Tall towers may be a "practical" solution to the high demand of housing in the city, says Ms. McIsaac, "but we just don't want to see them become places that are overcrowded and in disrepair," she said. "As we continue to build, we really want to make sure that we don't create towers of poverty. We want to be creating mixed-income neighbourhoods where towers do not represent a concentration of poverty but rather individuals of a variety of economic backgrounds, and that the neighbourhoods around the towers are also mixed-income and mixed use, so that it's a vibrant community."

The trick, many architects say, is shifting the "endless" debate away from the height of towers to their functional use and architectural design.

"People don't really look up and take notice of tall buildings," said Mr. Witt. That's why he and Mr. Clewes told the panel that it's usually the first 50 feet of a tower that really matter. Bruce Kuwabara of KPMB Architects, whose recent projects include the TIFF Bell Lightbox, concurred. "It's not about height, but how you organize tall buildings vertically," he said.

Nothing is quite so "deadly boring" and "sterilizing" as seeing a bank at the corner of a tall building, he added.

Instead, they pointed to examples like the Barbican in London, or places in the upper east and west sides of New York City as models for high rises that don't infringe on the neighbourhood feel of the communities in which they are located. In Toronto, the King and Spadina area, and the Bloor street development also appear to be heading in that positive direction, said Mr. Clewes. "We're about 50 years behind from what's happening in New York, but it will be very interesting to watch what happens in these emerging developments," he said.

The solution lies partly architectural designs that complement pre-existing structures, Mr. Clewes added.

If developers are building a tower in a commercial neighbourhood such as Bloor Street east of St. George, he suggested designing a building that fits into the continuous street wall. On the other hand, Charles Street, which is on a more residential zone, requires different treatment with landscaped lawns, he said.

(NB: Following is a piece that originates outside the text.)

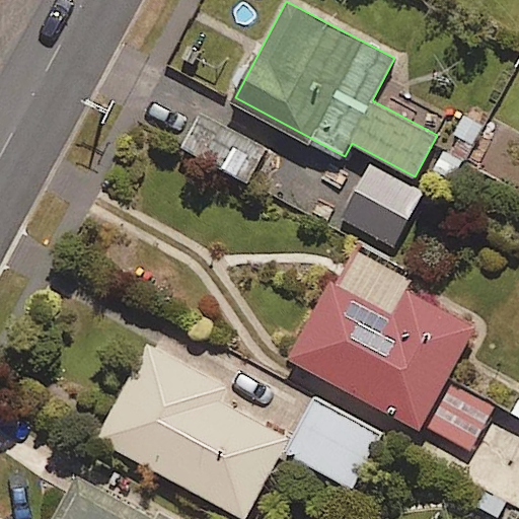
[(424,190),(412,182),(370,161),(338,223),(390,251),(424,190)]
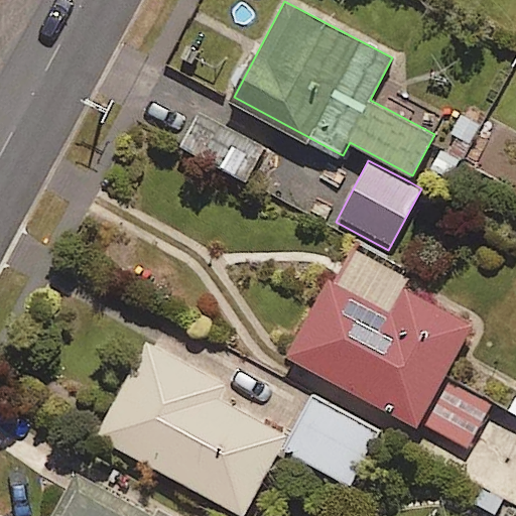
[(332,276),(289,353),(467,452),(494,402),(444,375),(472,326),(404,288),(410,277),(360,250),(342,282),(332,276)]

"I don't think that high-rise neighbourhoods are inherently problematic," said Mr. Witt. "As long as the neighbourhoods are mixed use – containing employment, living spaces, community facilities and retail, and provide animation and walkability at the street level they will be successful. … What we need is economic incentives to bring more employment uses back to the city centre – and better standards and guidelines for the upper levels of the buildings to ensure that we build a sustainable and diverse skyline."

Given that Toronto will be building vertically, Mr. Kuwabara argued there is a strong case to be made for pushing Toronto's skyline even higher.

"I would argue that Toronto is too short [in comparison to other world-class cities]" he said. Just consider examples like New York's Empire State building, Seattle's Space Needle or Toronto's very own CN Tower.

"Tall buildings have an incredible power to identify places in the world, and if you subtract them, you lose identity globally," he said. "Toronto has that opportunity still."